Card's most famous song is "El Shaddai", which was also recorded by Amy Grant. Grant's recording was named No. 326 on the RIAA's list of 365 Songs of the Century in 2001. Other popular Card songs include "Immanuel," "Joy in the Journey," and "Heal Our Land." "Heal Our Land" was commissioned as the 1993 National Day of Prayer's theme song...
Despite his success in music, Card has always maintained that his music career is secondary to his calling as a Bible teacher. He has distanced himself from the CCM industry by criticizing the promotion of personalities over musical content and the shifting emphasis away from God to sell more albums.
Michael Card is the author or co-author of twenty-two books.
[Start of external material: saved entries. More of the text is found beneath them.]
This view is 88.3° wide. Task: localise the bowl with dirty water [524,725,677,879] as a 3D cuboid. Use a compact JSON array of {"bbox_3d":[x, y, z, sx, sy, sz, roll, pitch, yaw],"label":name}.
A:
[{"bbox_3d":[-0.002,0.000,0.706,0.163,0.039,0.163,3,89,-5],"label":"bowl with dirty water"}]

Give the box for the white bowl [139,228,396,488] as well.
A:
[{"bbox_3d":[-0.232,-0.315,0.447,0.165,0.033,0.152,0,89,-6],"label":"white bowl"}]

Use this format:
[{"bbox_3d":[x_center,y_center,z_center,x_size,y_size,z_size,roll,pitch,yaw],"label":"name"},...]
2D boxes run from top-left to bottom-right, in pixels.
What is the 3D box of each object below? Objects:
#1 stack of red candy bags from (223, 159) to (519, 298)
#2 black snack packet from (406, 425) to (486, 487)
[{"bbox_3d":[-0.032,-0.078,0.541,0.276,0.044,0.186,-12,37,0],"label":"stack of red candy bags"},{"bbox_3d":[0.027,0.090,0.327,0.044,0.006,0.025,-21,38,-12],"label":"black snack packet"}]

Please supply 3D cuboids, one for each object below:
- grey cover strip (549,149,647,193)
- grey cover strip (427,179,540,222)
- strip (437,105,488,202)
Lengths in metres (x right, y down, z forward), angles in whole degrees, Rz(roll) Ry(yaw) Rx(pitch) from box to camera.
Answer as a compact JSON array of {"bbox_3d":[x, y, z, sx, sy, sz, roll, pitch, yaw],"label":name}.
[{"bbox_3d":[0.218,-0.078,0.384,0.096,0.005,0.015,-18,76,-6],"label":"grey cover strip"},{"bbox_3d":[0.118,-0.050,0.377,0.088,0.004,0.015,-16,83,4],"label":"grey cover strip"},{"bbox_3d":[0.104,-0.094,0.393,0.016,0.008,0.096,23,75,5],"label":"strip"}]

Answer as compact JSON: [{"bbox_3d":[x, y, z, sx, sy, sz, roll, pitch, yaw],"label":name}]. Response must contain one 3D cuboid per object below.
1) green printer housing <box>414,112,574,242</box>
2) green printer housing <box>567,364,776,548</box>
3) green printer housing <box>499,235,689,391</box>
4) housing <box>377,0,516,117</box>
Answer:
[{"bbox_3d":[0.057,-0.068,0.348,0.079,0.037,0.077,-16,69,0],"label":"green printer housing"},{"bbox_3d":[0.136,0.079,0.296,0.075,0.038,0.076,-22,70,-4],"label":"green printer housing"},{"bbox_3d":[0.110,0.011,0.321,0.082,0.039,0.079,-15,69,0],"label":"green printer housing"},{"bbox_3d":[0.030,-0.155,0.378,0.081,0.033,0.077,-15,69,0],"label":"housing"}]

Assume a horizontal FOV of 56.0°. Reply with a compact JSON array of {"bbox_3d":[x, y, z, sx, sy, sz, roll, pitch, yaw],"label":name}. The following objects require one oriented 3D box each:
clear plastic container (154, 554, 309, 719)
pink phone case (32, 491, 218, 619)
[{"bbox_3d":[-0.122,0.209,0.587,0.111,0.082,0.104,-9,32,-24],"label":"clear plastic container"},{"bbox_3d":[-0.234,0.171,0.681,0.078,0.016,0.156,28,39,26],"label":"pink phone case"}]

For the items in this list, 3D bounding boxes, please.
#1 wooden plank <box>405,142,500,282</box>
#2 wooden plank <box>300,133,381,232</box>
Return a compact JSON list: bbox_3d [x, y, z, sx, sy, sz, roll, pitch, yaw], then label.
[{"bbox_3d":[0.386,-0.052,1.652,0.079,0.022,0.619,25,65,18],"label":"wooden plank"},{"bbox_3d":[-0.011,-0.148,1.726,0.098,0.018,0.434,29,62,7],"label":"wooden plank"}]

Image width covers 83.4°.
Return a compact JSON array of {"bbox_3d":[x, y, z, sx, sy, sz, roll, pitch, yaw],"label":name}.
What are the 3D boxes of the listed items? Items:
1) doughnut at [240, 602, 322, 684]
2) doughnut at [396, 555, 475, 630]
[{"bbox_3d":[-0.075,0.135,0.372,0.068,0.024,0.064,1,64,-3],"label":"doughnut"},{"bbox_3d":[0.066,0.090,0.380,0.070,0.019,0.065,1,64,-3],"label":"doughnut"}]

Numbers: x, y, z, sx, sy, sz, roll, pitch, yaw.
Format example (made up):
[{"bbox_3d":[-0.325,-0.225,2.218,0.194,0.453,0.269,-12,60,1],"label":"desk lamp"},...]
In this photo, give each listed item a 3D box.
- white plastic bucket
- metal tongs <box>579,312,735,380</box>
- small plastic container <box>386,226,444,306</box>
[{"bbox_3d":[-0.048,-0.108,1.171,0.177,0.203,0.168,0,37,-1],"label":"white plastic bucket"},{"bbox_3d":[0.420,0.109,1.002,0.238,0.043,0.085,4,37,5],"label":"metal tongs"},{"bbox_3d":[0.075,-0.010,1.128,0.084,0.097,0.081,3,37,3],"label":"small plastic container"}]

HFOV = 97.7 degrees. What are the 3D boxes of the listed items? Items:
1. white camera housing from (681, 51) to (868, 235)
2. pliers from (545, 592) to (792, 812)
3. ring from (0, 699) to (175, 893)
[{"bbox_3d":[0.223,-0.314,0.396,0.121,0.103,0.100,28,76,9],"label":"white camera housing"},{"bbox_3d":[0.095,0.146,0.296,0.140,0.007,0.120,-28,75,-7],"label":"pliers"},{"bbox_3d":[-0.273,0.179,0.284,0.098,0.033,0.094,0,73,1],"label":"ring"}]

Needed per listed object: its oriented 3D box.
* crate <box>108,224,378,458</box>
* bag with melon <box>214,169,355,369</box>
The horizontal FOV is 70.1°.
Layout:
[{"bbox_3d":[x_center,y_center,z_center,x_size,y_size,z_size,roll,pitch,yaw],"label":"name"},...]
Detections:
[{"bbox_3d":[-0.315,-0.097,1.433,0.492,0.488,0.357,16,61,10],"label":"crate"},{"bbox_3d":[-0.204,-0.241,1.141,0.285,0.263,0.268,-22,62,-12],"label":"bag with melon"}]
He originally started writing as a way to share the knowledge he accumulated while researching his songs. He found his studies were too in-depth to condense everything he had learned into one short piece. The books that resulted from album research bear the same titles as the albums. He then branched out to other subjects not specifically based on his music, such as the Gospel of John, homeschooling, and Christian discipleship and mentoring. In 2014, Card completed the Biblical Imagination Series, a four-volume set which takes a deeper look at each of the gospels and the voice of the writers behind them. He followed up on the Biblical Imagination Series next by releasing a new book (and album) on the subject of the Hebrew word חֶסֶד (ḥesed), an idea which he first explored in his two books on lament (A Sacred Sorrow and The Hidden Face of God). The book is about the bibliography of the word throughout the Old Testament, and how we can start to understand this word that is so often used to describe God and cannot be precisely expressed in the English language by the context in which it is used.